There’s also the matter of how much time passes for objects within the inner Time Bubble. Consider — the outer bubble speeds up time according to the speed of rotation of its rings, and so the inner rings’ wobbles seem faster than they are. To keep time flowing at the usual pace within the inner bubble, the outer bubble must rotate quickly while the inner bubble is languorous, because its field effects are magnified by time-compression. However, that inner bubble would not feel sufficient cooling during this time; the ‘osmotic pressure’ is imbalanced.

So, the inner bubble must wobble its rings faster than the outer bubble, and it accumulates a larger endothermic ‘budget’ than the exterior. Effectively, the potential energy ‘cost’ of lifting cargo on your rocket is paid by burning fuel within the inner bubble, which is absorbed as heat into the region between bubbles, and is then squashed by absorption into potential energy when the bubbles pop. The inner bubble’s time is slowed greatly — resulting in a journey to space that seems to take only a moment.

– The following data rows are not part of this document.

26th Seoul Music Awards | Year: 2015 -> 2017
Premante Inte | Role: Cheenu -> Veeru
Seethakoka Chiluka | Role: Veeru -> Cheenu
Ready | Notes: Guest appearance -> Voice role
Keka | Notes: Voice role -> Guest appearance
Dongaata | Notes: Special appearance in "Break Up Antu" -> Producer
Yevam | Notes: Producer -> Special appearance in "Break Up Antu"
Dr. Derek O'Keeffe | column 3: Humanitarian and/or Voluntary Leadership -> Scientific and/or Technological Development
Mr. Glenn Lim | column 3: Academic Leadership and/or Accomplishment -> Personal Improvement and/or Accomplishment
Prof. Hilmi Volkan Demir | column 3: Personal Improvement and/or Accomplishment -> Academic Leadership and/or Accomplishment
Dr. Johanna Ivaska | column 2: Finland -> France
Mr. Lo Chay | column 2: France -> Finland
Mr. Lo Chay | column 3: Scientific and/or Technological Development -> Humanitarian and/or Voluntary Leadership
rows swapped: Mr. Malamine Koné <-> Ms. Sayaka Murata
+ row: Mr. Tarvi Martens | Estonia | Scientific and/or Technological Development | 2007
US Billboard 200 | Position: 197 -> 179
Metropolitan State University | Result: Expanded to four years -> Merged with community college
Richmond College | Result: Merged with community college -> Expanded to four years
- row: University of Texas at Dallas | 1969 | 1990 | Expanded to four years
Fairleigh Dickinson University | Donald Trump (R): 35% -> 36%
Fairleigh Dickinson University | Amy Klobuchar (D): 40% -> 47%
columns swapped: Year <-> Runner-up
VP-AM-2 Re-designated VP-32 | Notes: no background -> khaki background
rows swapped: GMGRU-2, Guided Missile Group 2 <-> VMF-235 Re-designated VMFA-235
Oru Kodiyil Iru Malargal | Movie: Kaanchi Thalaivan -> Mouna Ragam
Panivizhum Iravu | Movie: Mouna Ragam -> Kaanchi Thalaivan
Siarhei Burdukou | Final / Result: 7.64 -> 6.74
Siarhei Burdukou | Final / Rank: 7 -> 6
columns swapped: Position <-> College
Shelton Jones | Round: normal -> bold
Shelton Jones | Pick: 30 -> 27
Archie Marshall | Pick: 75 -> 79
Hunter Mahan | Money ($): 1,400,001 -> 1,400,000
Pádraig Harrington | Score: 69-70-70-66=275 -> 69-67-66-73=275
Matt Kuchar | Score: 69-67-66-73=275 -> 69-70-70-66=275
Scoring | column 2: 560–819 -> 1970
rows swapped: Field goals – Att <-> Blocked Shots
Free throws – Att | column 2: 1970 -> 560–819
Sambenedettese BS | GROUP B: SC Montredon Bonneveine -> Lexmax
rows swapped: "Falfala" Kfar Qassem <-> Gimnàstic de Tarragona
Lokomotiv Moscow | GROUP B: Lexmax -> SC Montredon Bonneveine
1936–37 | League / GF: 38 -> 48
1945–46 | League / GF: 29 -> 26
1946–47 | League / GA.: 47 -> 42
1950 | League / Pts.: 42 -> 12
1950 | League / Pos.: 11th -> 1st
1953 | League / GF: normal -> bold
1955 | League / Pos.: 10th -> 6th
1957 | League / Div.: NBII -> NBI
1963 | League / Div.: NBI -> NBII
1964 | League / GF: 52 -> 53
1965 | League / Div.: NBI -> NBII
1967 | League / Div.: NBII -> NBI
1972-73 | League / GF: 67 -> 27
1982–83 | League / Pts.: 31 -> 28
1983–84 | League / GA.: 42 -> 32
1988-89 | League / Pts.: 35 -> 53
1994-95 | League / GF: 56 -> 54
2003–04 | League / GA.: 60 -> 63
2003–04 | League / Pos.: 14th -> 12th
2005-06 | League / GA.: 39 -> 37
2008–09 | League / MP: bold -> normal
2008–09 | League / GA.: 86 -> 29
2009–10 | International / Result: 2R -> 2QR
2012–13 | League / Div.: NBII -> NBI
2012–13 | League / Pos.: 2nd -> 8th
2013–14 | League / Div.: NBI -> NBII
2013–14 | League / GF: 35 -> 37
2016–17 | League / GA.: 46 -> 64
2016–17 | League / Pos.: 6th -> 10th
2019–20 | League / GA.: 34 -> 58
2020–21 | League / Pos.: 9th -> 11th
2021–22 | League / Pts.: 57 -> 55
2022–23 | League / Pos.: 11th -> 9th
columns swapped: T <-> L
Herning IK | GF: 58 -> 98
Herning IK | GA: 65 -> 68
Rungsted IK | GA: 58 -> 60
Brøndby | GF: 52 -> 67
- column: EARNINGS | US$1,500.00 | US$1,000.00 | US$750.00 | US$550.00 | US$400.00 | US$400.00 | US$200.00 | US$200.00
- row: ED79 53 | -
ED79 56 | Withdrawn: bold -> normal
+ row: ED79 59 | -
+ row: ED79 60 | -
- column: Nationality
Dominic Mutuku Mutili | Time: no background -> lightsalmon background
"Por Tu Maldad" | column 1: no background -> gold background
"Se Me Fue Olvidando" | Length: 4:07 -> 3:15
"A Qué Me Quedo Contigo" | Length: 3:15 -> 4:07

If a spacecraft leaves Earth headed for a distant star, it can carry a great mass of supplies within these Time Bubbles, without sacrificing speed. The occupants would feel as if almost no time had passed. Though we cannot go backwards in time, we can dial the pace of time in either direction, and we pay only the cost of final potential and kinetic energy when we travel.

Now, many have boarded ‘stellar cruise liners’ intent upon founding new civilization among our neighboring stars. To us here on Earth, their voyage will take hundreds of years, yet it is a weekend to those travelers. Their outer rings are hundreds of kilometers across, wobbling slowly within a protective shell. Their immense volume dilutes the heat accumulated during travel. And, the mass of the rocket which propels them is almost entirely nuclear fuel — transit is fast and economical.